Your instructions
What follows is a listing to transcribe exactly, leaving the pictures out.

Input for this task
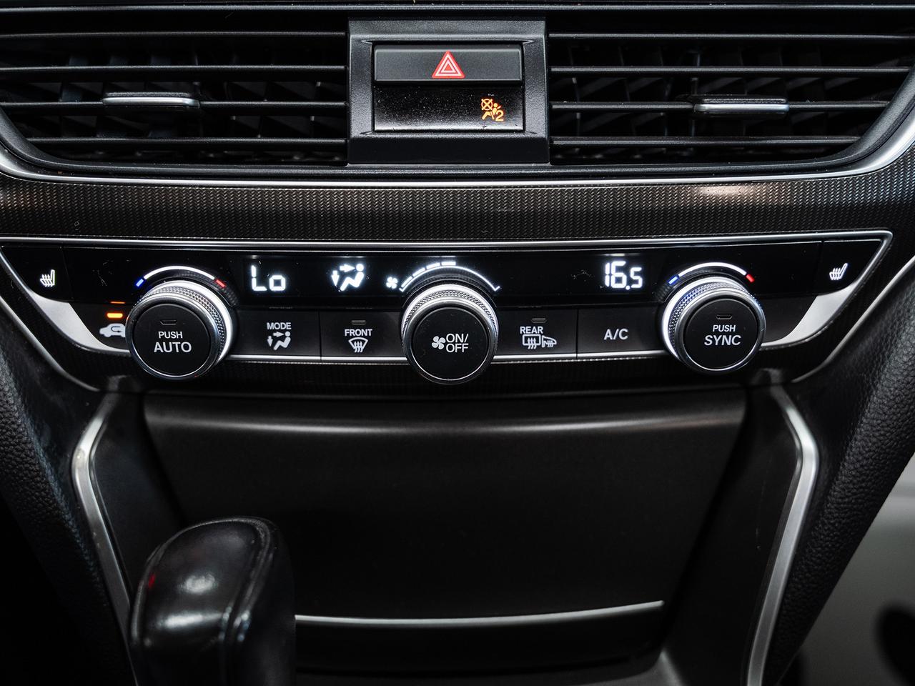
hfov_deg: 62.6
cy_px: 343
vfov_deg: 49.1
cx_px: 458
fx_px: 752
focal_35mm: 28
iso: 800
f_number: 3.5
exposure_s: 1/40
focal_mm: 26.3
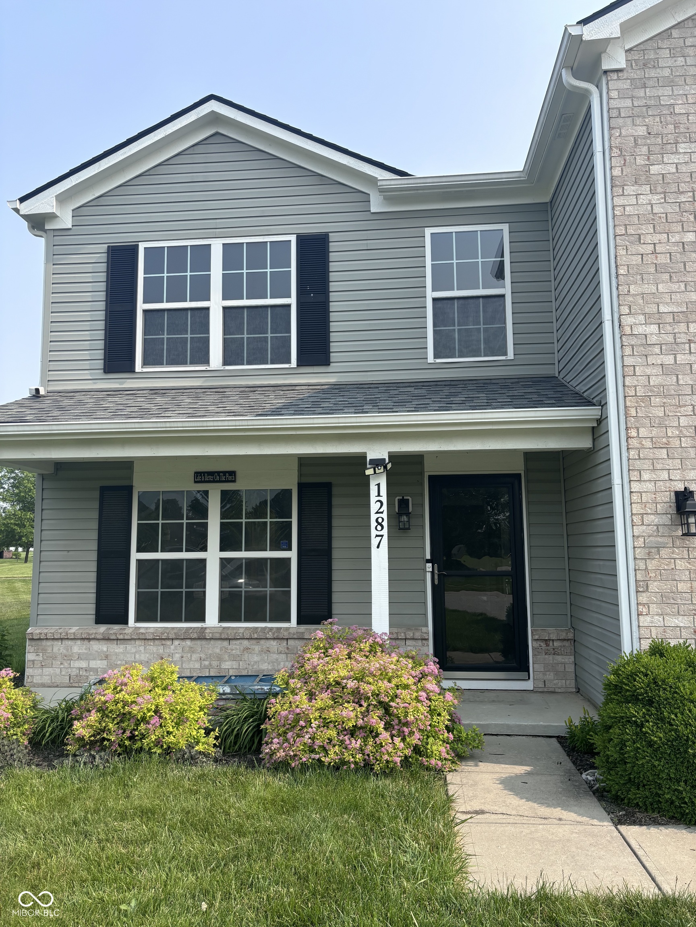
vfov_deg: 67.3
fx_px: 697
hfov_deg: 53.1
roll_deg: +0.9
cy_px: 464
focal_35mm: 26
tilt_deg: +6.6
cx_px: 348
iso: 50
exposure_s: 1/1845
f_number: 1.6
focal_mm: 5.96
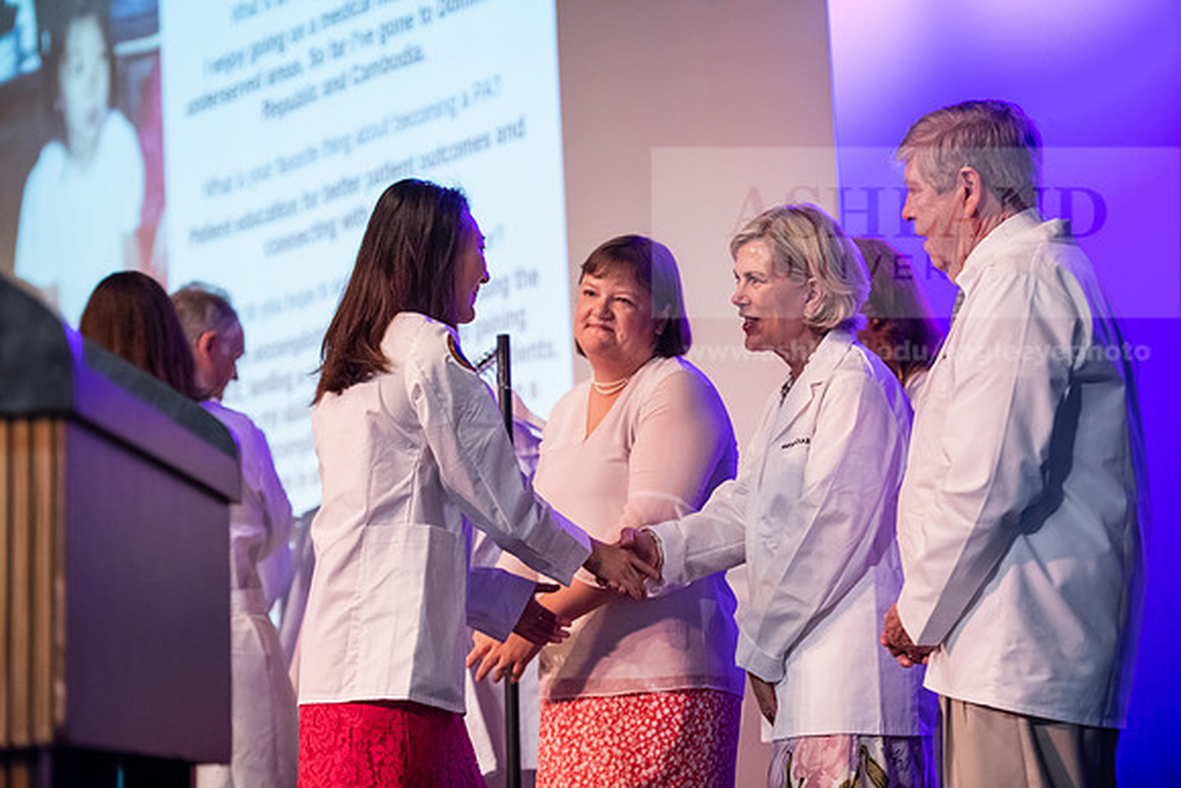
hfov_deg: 20.4
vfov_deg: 13.7
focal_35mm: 100
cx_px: 590
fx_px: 3281
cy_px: 394
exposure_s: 1/200
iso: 4000
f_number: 3.2
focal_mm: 100
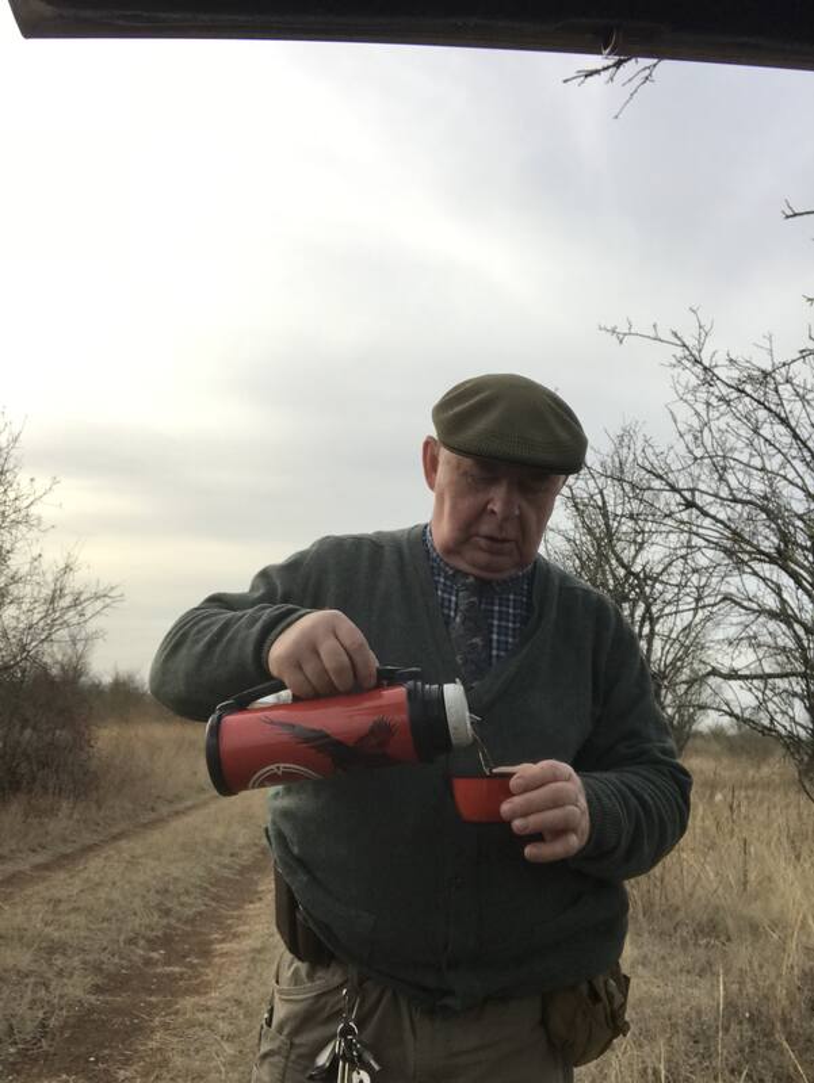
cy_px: 542
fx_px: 1002
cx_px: 407
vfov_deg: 56.8
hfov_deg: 44.2
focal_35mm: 32
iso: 25
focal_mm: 2.87
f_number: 2.2
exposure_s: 1/505
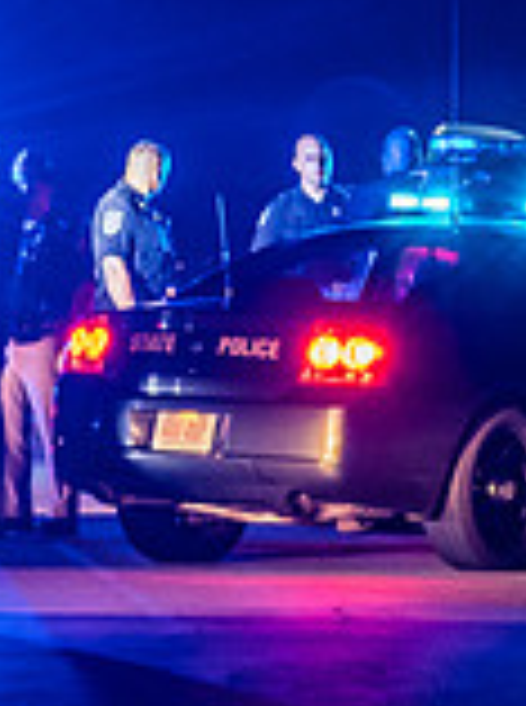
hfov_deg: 1.6
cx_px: 69
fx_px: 19143
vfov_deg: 2.1
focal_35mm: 941
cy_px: 157
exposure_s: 1/13
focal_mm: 165
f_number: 5.3
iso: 2000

Response for this exercise
hfov_deg: 62.6
cy_px: 343
vfov_deg: 49.1
cx_px: 458
fx_px: 752
focal_35mm: 28
iso: 800
f_number: 3.5
exposure_s: 1/40
focal_mm: 26.3
vfov_deg: 67.3
fx_px: 697
hfov_deg: 53.1
roll_deg: +0.9
cy_px: 464
focal_35mm: 26
tilt_deg: +6.6
cx_px: 348
iso: 50
exposure_s: 1/1845
f_number: 1.6
focal_mm: 5.96
hfov_deg: 20.4
vfov_deg: 13.7
focal_35mm: 100
cx_px: 590
fx_px: 3281
cy_px: 394
exposure_s: 1/200
iso: 4000
f_number: 3.2
focal_mm: 100
cy_px: 542
fx_px: 1002
cx_px: 407
vfov_deg: 56.8
hfov_deg: 44.2
focal_35mm: 32
iso: 25
focal_mm: 2.87
f_number: 2.2
exposure_s: 1/505
hfov_deg: 1.6
cx_px: 69
fx_px: 19143
vfov_deg: 2.1
focal_35mm: 941
cy_px: 157
exposure_s: 1/13
focal_mm: 165
f_number: 5.3
iso: 2000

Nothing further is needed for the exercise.